80% das mães brasileiras se sentem cansadas com a vida doméstica na pandemia. Entre pais, índice é 48%
Toda essa sobrecarga se reflete no mercado de trabalho, principalmente com o desemprego
Desde março do ano passado, a rotina de Tatiana Dantas de Lima, de 34 anos, começa às sete da manhã e não tem hora para acabar. Mãe solo de Marina, de sete anos, ela se divide entre as aulas online que ministra como professora de Língua Portuguesa e Redação para adolescentes entre 11 e 17 anos e as aulas e tarefas escolares da própria filha. “Eu sento na frente do computador de manhã e só levanto à noite. Tem dias que estou dando aula em um cômodo e Marina está tendo aula no cômodo ao lado”, conta Tatiana por telefone desde Salvador, onde mora com a filha e a mãe. Ela é uma das milhares de mulheres que tiveram uma sobrecarga de trabalho —tanto o remunerado quanto o de cuidado— devido à pandemia de covid-19.

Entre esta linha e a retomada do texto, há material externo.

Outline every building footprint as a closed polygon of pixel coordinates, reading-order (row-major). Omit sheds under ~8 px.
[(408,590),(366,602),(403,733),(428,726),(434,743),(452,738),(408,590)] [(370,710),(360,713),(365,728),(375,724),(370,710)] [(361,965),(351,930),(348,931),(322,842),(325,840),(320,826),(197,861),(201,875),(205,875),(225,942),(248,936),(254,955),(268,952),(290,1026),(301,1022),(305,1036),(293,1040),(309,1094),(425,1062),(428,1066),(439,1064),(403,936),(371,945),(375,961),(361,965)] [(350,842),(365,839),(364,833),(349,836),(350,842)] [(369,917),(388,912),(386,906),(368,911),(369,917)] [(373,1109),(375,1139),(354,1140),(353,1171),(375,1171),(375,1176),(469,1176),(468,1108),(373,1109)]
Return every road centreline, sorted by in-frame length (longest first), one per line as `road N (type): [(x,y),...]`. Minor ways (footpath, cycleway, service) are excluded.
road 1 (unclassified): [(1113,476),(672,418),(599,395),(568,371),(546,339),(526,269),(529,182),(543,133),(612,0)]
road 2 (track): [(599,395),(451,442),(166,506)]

De acordo com uma pesquisa do Atlas Político encomendada pelo EL PAÍS, 74% das mães afirmam que o trabalho doméstico e com os filhos aumentou por conta da suspensão das aulas presenciais, contra 69% dos pais que têm essa mesma percepção. No levantamento, que ouviu 1.425 pessoas em todas as regiões do Brasil ―todos mães e pais com filhos até 12 anos de idade― a maioria absoluta das mães (80%) afirma que sente cansaço pela situação provocada pela crise sanitária, enquanto apenas 48% dos pais dizem o mesmo.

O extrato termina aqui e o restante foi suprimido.